- Born: Samuel Erasmus Beall IV August 21, 1976 Knoxville, Tennessee, U.S.
- Died: February 25, 2016 (aged 39) Beaver Creek, Colorado, U.S.
- Education: University of Tennessee, California Culinary Academy
- Occupations: Chef and restaurateur
- Years active: 2000–2016
- Known for: The Blackberry Farm Cookbook (2009), The Foothills Cuisine of Blackberry Farm (2012)
- Spouse: Mary Celeste Beall
- Children: 5

= Sam Beall =

American chef (1976–2016)

Samuel Erasmus Beall IV (August 21, 1976 – February 25, 2016) was an American chef and restaurateur. He ran Blackberry Farm in Walland, Tennessee, a Beall family business which has been rated as among the best resorts in North America. He was a major proponent of having American restaurants focus on regional cuisine for their menus.
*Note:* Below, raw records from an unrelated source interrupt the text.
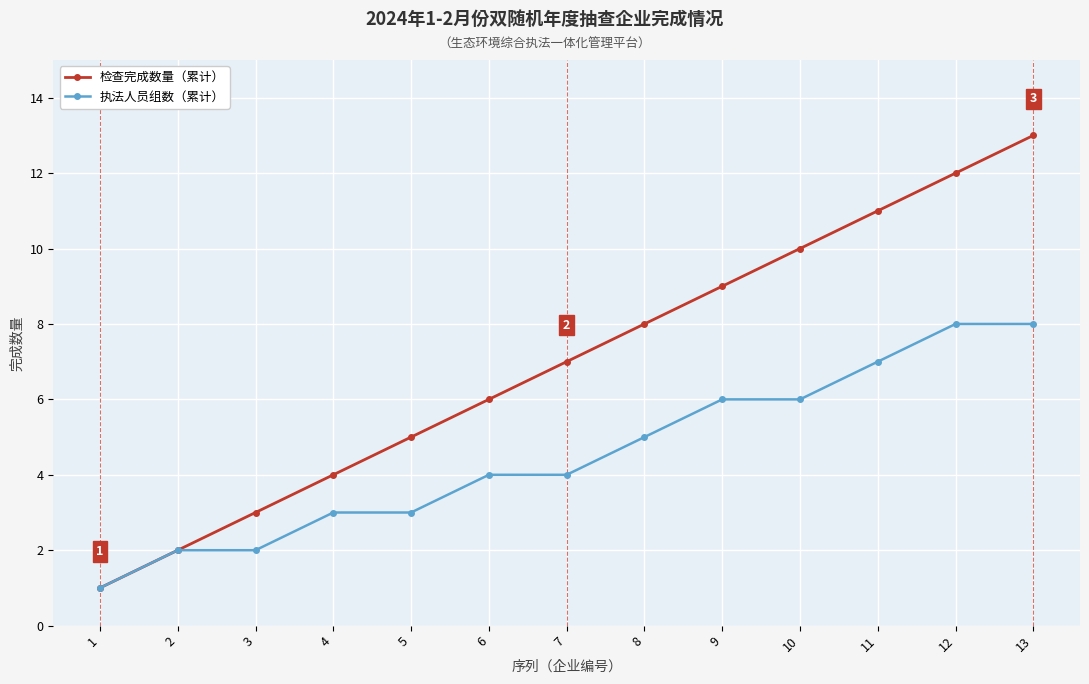

What is the average value of the 检查完成数量（累计） series?

7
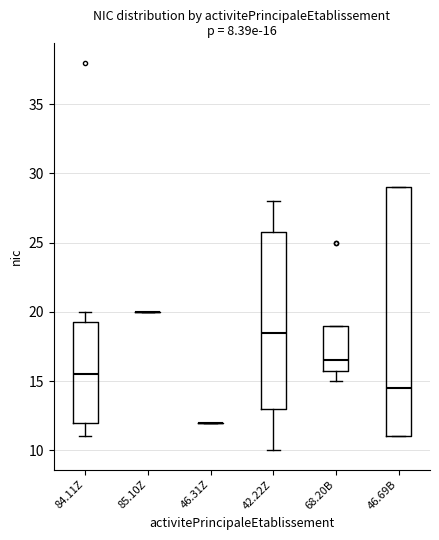

Comparing the boxes themselves (not the whiskers), which one is the tallest?

46.69B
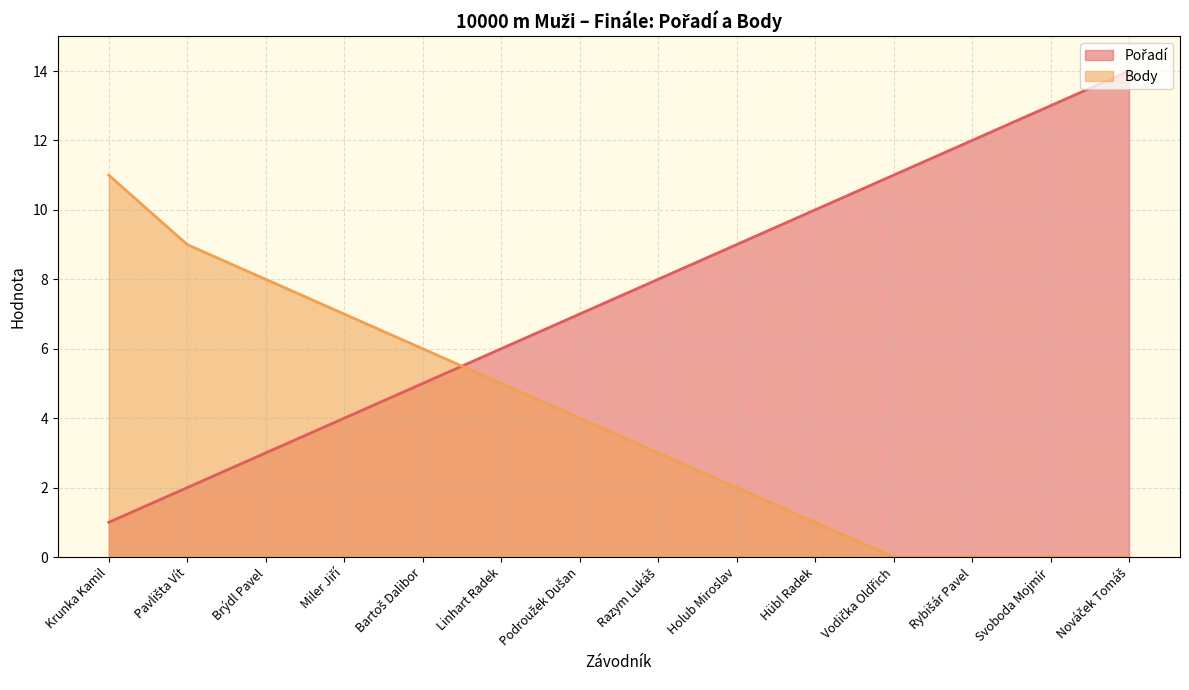

True or false: Pořadí has a value of 7 at Svoboda Mojmír.

False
==Early life and education==
Beall was born in 1976, in Knoxville, Tennessee, to Samuel E. (Sandy) Beall III, the founder of the Ruby Tuesday restaurant chain, and his wife, Kreis. The couple bought the property, located in the foothills of the Great Smoky Mountains, in December 1976 and ran it as a small country inn. Sam, who was four months old at the time of the purchase, spent his earliest years on the farm. When his father sold the restaurant chain in 1982, the family moved to Mobile, Alabama, where he was raised.

As a young man, Beall studied first at Hampden-Sydney College. and graduated from the University of Tennessee.

==Career==
After graduating, Beall moved to California, where he studied at the California Culinary Academy, following which he worked at the Ritz-Carlton Hotel in San Francisco, and went on to study French cuisine at The French Laundry in Yountville, California.

Returning to his family home, Beall took over management of the farm and built the Blackberry Farm Inn into a culinary destination for "farm-to-table cooking" focusing on what he called foothills cuisine. He recruited kitchen staff and developed the attached FarmStead to produce ingredients, such as heirloom vegetables, charcuterie, and cheeses, for the food offered at the inn.

==Death==
Beall died in 2016, at the age of 39, of injuries he suffered from an accident while skiing at Beaver Creek, Colorado. The local coroner determined that he had hit a wooden sign post located between the ski runs and died of blunt force trauma to the chest. After his death, his widow, Mary Celeste Beall, assumed management of the inn.

==Works==
- The Blackberry Farm Cookbook: Four Seasons of Great Food and the Good Life (2009).
- The Foothills Cuisine of Blackberry Farm: Recipes and Wisdom from Our Artisans, Chefs, and Smoky Mountain Ancestors with Marah Stets, Clarkson Potter, New York (2012).